As I mentioned, there’s no income limit for traditional IRA contributions. So, converting nondeductible contributions from a traditional IRA to a Roth IRA allows anyone, regardless of income, to fund a Roth IRA.

Problems with doing a backdoor Roth IRA

Though sneaking into a backdoor Roth IRA sounds great, it doesn’t always work as planned.

If you already have pre-tax money in a traditional IRA, tax must be prorated over all your IRAs.

The IRS requires you to lump all your IRAs together when you make a distribution and doesn’t allow you to cherry-pick one account to convert. So, if you already have pre-tax money in a traditional IRA, tax must be prorated over all your IRAs.
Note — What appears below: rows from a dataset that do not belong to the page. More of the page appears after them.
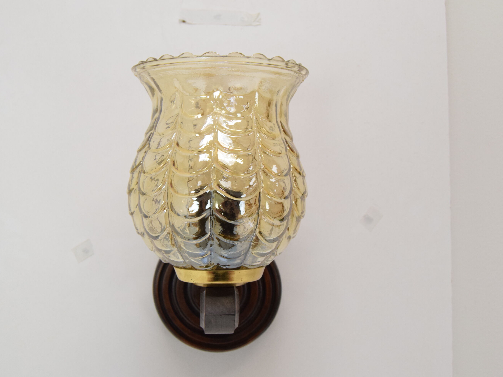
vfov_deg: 31.5
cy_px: 190
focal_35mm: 46
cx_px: 223
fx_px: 668
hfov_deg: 41.2
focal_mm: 28
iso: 1600
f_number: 7.1
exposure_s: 1/200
For example, let’s say you have $5,000 in a nondeductible IRA that you want to convert into a Roth IRA, and you also have $15,000 in a deductible IRA. Since you have a total of $20,000 in IRAs, the $5,000 nondeductible portion is 25% ($5,000 / $20,000 = 0.25 or 25%) and the taxable portion is 75% ($15,000 / $20,000 = 0.75 or 75%).

You must pay the same ratio of tax on the conversion. In other words, 75% of $5,000, or $3,750, would be subject to tax. It’s up to you to weigh the upfront tax liability against the future benefits of getting tax-free withdrawals from a Roth IRA.

However, if you don’t have any pre-tax IRA funds, you could convert the full $5,000 from a nondeductible IRA into a Roth IRA with no tax due. Yes, this gets complicated. Just remember that if you have a substantial amount of pre-tax funds in a traditional IRA, doing a backdoor Roth IRA doesn’t help you avoid additional tax. Unfortunately, you can’t convert just nondeductible funds and forget about your pre-tax amounts.

Workaround for doing a backdoor Roth IRA

If you really want to do a backdoor Roth IRA, and you have a retirement plan at work, you can use it as a workaround solution. You could remove your pre-tax IRA money from the equation by rolling it over into your 401(k) or 403(b). That would leave you with just nondeductible, after-tax IRA money to convert to a Roth. 

High earners who fund a backdoor Roth IRA still won’t qualify to make new contributions to the account, but the converted funds grow tax-free, which could save a bundle.

This strategy only works if your workplace plan allows incoming IRA rollovers. Plus, make sure you’re happy with the plan’s investment choices and fees because you don’t have as much control over a 401(k) as you do with an IRA. If you’re self-employed, you could set up a solo 401(k) that allows roll-ins and move your pre-tax IRA money into it.  

Remember that high earners who fund a backdoor Roth IRA still won’t qualify to make new contributions to the account. However, the converted funds grow tax-free, which could save a bundle in taxes. Additionally, Roth IRAs don’t have required minimum distributions (RMDs), which means you can keep them indefinitely.

Doing a backdoor Roth can be worthwhile if you can afford to pay a potentially significant tax bill on your converted balance.

Consider that your converted funds count as income for tax purposes, which could move you into a higher tax bracket for that year. Plus, it’s a transaction that you can’t undo if you change your mind later on. So be sure to speak to a tax or financial advisor about the pros and cons of a backdoor Roth before crossing the threshold.